Each turn involves placing tokens face down to either dominate, strategise, deploy or advance through the galaxy in order to wrest control from the opposing factions. After a period of bluffing, guessing and changing carefully-laid plans on the fly, the tokens are revealed to see who enjoys the spoils of war and whose plans for the turn backfired.
One of the most in-depth and large-scale Warhammer 40,000 board games there is, Forbidden Stars is out of production and highly sought-after, so you won’t find it cheap. But, if you’ve got a spare weekend and a thick wad of cash, it’s a game like no other.
8. Aeronautica Imperialis
Games Workshop’s best space battle-simulator, the new edition of Aeronautica Imperialis is considerably better than the previous Forge World edition - and far better supported by the company, too.
If you’re already a fan of tabletop dogfighting, the rules will be familiar from games such as X-Wing, but if you’ve never flown a tiny plane across a board squealing “meowwwmmm”, it’s the perfect place to start.

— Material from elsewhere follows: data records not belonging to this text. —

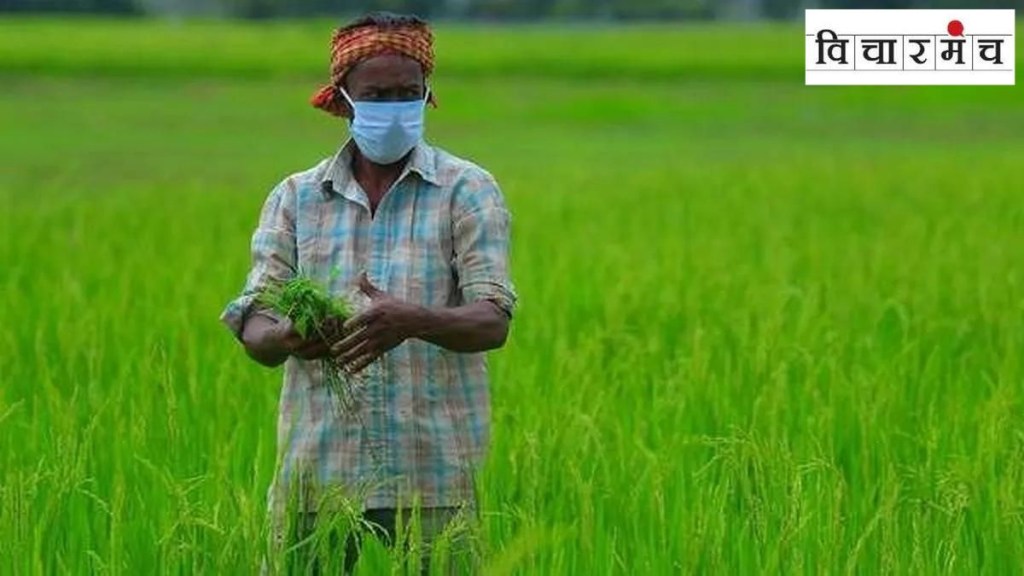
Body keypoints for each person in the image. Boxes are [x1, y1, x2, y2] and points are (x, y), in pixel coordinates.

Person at [220, 11, 517, 574]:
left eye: (407, 93)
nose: (394, 107)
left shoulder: (467, 190)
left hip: (434, 475)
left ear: (426, 94)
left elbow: (492, 319)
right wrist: (287, 336)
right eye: (377, 95)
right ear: (344, 99)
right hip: (319, 473)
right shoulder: (297, 197)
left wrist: (412, 320)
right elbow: (254, 321)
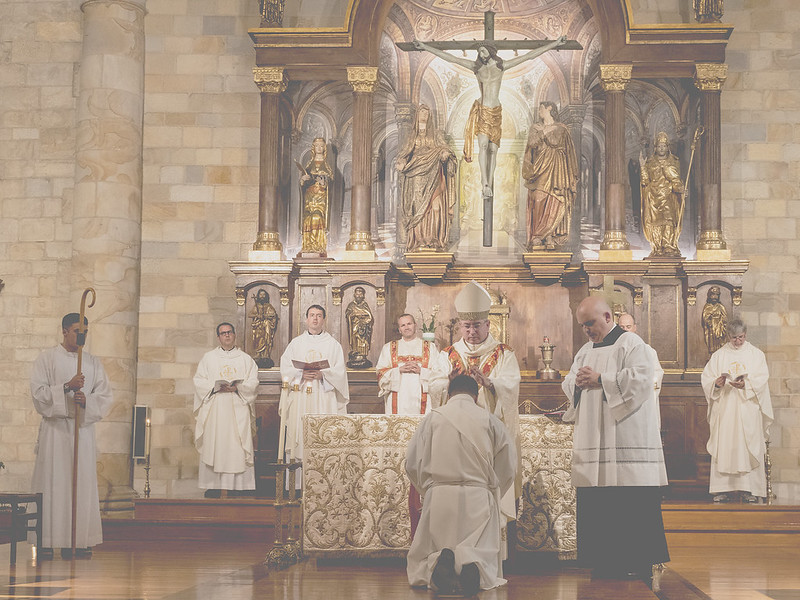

The addition of hex tiles makes movement unique compared to other flight-based board games, and the variety of manoeuvres available to your tiny planes leads to a wide range of strategic options each turn.
Flying at different altitudes and having a mix of short- and long-ranged weapons makes battles feel excitingly three-dimensional, and the recent addition of Tau gunships has shifted the meta - and proves Games Workshop’s commitment to supporting the game.
Fight for domination in the underbelly of the Imperium
While Warhammer 40,000 sees the armies of the Imperium battle for honour against the forces of Chaos, Necromunda shows what’s happening in the civilian Hive Worlds are being defended. A wretched hive of scum and villainy if you ever saw one, players take control of one of the many gangs vying to be the top dog in the criminal underworld of Necromunda.
You’ll be sucked in by the brilliant worldbuilding and some of Games Workshop’s most inventive models, but the skirmish rules are a definite improvement on the original game. Perhaps the best changes are that models are activated alternately rather than a whole gang at a time and the removal of Overwatch, which led to gangs bunkering down with heavy weapons, intent on interrupting the opponent’s turn at every opportunity - an inherently boring tactic.
Both changes lead to more exciting games, although selling the campaign rules separately is a cynical move, especially as they could use a little improvement to really tell the stories of the Underhive.
Mad Max, but with Orks
You can’t write about Games Workshop boxed games without including the Orkiest, killiest, speediest game there is. Think Mad Max but with Orks instead of Max.
If you were put off by recent underbaked spiritual sequel Speed Freeks, don’t panic - Gorkamorka pits Orks against themselves in fast, frantic gameplay. Watch out for silly rules that involve stacking models on top of one another clown-car-style to determine a vehicle’s carry capacity or painting your vehicles red to get a movement bonus.
Best played as a part of a campaign and without taking things too seriously, Gorkamorka is a delicious snapshot of the best of ‘90s Games Workshop. The models are a little dated 20 years on, but what’s the point of playing Orks if you aren’t converting and kitbashing as much as you can?
While not as widely available as some of the games above, copies of Gorkamorka can occasionally be found on sites such as eBay.